───── Task input

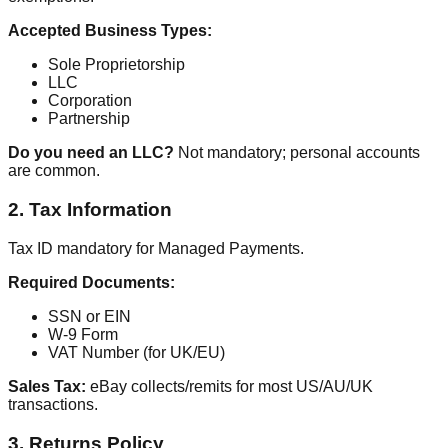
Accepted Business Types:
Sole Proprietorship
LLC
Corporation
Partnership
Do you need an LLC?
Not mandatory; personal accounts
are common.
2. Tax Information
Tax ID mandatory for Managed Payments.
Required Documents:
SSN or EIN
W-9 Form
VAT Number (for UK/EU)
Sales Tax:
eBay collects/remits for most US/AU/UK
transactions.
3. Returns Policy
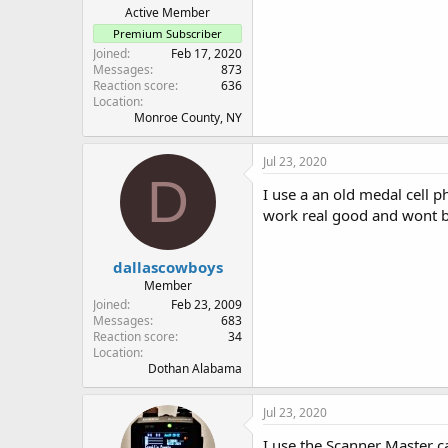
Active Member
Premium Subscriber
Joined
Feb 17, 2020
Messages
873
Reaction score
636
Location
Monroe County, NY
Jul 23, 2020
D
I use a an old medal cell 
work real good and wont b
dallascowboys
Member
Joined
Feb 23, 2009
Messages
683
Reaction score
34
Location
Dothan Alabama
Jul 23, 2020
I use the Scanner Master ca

──────────
───── Task input

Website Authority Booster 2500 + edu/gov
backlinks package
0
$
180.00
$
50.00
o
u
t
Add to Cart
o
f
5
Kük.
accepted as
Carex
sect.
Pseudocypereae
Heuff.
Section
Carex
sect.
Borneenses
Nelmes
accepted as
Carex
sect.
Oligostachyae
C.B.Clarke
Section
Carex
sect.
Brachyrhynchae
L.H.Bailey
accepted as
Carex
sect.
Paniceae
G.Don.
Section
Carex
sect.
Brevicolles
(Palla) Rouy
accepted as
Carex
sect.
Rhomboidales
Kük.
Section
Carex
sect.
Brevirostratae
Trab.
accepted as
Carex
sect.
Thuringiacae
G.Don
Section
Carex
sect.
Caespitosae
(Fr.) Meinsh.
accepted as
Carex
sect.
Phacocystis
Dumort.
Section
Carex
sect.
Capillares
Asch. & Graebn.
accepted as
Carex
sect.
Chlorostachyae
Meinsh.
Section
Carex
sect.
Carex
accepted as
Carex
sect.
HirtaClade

──────────

**Try it**
Working from the data above, repeat exactly, and only, the lines that begin at the line containing "Do you need an LLC?" and stop after the line containing "I use the Scanner Master ca"; pictures are not copied.

**Solution to this task**
Do you need an LLC?
Not mandatory; personal accounts
are common.
2. Tax Information
Tax ID mandatory for Managed Payments.
Required Documents:
SSN or EIN
W-9 Form
VAT Number (for UK/EU)
Sales Tax:
eBay collects/remits for most US/AU/UK
transactions.
3. Returns Policy
Active Member
Premium Subscriber
Joined
Feb 17, 2020
Messages
873
Reaction score
636
Location
Monroe County, NY
Jul 23, 2020
D
I use a an old medal cell 
work real good and wont b
dallascowboys
Member
Joined
Feb 23, 2009
Messages
683
Reaction score
34
Location
Dothan Alabama
Jul 23, 2020
I use the Scanner Master ca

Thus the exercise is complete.